- Supreme Court of the United States

Argued November 3, 1975 Decided March 2, 1976
- Full case name: Paul Kern Imbler, Petitioner, v. Richard Pachtman, District Attorney.
- Citations: 424 U.S. 409 (more) 96 S. Ct. 984; 47 L. Ed. 2d 128; 1976 U.S. LEXIS 25

Case history
- Prior: 500 F.2d 1301 (9th Cir. 1974); cert. granted, 420 U.S. 945 (1975).

Holding
- A state prosecuting attorney who acts within the scope of his duties in initiating and pursuing a criminal prosecution and in presenting the State's case, is absolutely immune from a civil suit for damages under § 1983 for alleged deprivations of the accused's constitutional rights.

Court membership
- Chief Justice Warren E. Burger Associate Justices William J. Brennan Jr. · Potter Stewart Byron White · Thurgood Marshall Harry Blackmun · Lewis F. Powell Jr. William Rehnquist · John P. Stevens

Case opinions
- Majority: Powell, joined by Burger, Stewart, Blackmun, Rehnquist
- Concurrence: White, joined by Brennan, Marshall
- Stevens took no part in the consideration or decision of the case.

= Imbler v. Pachtman =

Imbler v. Pachtman, 424 U.S. 409 (1976), was a United States Supreme Court case in which district attorneys or prosecutors were found to have full immunity from civil suits resulting from their government duties.

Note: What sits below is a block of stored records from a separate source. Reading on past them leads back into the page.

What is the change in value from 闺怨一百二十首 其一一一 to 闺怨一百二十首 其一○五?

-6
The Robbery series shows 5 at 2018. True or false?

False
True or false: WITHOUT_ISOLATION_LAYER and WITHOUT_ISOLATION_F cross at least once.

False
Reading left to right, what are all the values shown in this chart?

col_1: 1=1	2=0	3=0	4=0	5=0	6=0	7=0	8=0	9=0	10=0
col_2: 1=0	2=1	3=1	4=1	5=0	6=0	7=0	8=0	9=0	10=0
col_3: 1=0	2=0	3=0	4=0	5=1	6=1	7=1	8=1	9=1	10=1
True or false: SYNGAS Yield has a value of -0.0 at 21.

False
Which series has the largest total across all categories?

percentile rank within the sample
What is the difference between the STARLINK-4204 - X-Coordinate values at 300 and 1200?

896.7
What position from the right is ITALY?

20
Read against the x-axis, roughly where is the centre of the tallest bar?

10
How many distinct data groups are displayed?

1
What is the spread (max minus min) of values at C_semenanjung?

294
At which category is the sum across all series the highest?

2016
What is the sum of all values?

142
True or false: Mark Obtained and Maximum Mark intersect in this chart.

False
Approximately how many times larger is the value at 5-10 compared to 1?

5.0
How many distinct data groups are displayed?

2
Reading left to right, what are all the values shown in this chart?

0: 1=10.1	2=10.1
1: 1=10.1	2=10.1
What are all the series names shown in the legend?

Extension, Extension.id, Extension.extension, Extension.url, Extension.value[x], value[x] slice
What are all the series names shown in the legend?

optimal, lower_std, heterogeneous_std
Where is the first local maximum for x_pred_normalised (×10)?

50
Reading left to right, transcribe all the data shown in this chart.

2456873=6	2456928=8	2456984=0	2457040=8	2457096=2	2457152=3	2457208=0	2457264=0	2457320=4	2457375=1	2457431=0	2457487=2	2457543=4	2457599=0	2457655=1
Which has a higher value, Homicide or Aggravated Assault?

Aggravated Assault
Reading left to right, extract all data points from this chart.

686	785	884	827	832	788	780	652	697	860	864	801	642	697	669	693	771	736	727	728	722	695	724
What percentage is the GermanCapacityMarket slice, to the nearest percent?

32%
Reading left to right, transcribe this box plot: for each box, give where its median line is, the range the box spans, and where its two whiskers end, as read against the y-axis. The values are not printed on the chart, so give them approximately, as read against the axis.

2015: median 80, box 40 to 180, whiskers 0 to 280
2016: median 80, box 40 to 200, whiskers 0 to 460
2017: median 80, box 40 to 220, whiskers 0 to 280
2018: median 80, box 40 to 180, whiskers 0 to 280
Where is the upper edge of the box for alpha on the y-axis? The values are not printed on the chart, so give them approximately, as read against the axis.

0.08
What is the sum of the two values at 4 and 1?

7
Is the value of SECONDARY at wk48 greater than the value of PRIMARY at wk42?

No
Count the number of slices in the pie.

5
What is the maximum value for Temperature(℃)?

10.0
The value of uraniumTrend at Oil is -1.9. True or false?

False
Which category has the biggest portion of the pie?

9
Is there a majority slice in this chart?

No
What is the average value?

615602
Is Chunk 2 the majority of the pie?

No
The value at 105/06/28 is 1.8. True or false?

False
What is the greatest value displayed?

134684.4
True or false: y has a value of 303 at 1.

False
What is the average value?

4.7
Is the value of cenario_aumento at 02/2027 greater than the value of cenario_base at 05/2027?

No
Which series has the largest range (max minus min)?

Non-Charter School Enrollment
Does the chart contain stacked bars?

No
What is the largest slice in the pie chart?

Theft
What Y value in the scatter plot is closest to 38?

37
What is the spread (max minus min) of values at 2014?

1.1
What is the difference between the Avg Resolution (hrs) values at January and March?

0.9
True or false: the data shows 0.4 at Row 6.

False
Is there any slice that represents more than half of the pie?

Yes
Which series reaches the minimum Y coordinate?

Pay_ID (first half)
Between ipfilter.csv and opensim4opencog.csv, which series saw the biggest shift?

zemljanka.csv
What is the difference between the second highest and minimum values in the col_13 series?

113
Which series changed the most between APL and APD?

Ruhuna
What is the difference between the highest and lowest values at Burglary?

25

Imbler, a defendant in a murder trial, had been convicted and sentenced when the district attorney, Pachtman, revealed new evidence that he said had recently surfaced and which exonerated Imbler. Imbler used the new evidence to successfully free himself, then brought up a civil suit alleging that Pachtman had withheld evidence. The suit, however, was dismissed on the grounds that Pachtman had prosecutorial immunity, a finding which the Supreme Court affirmed.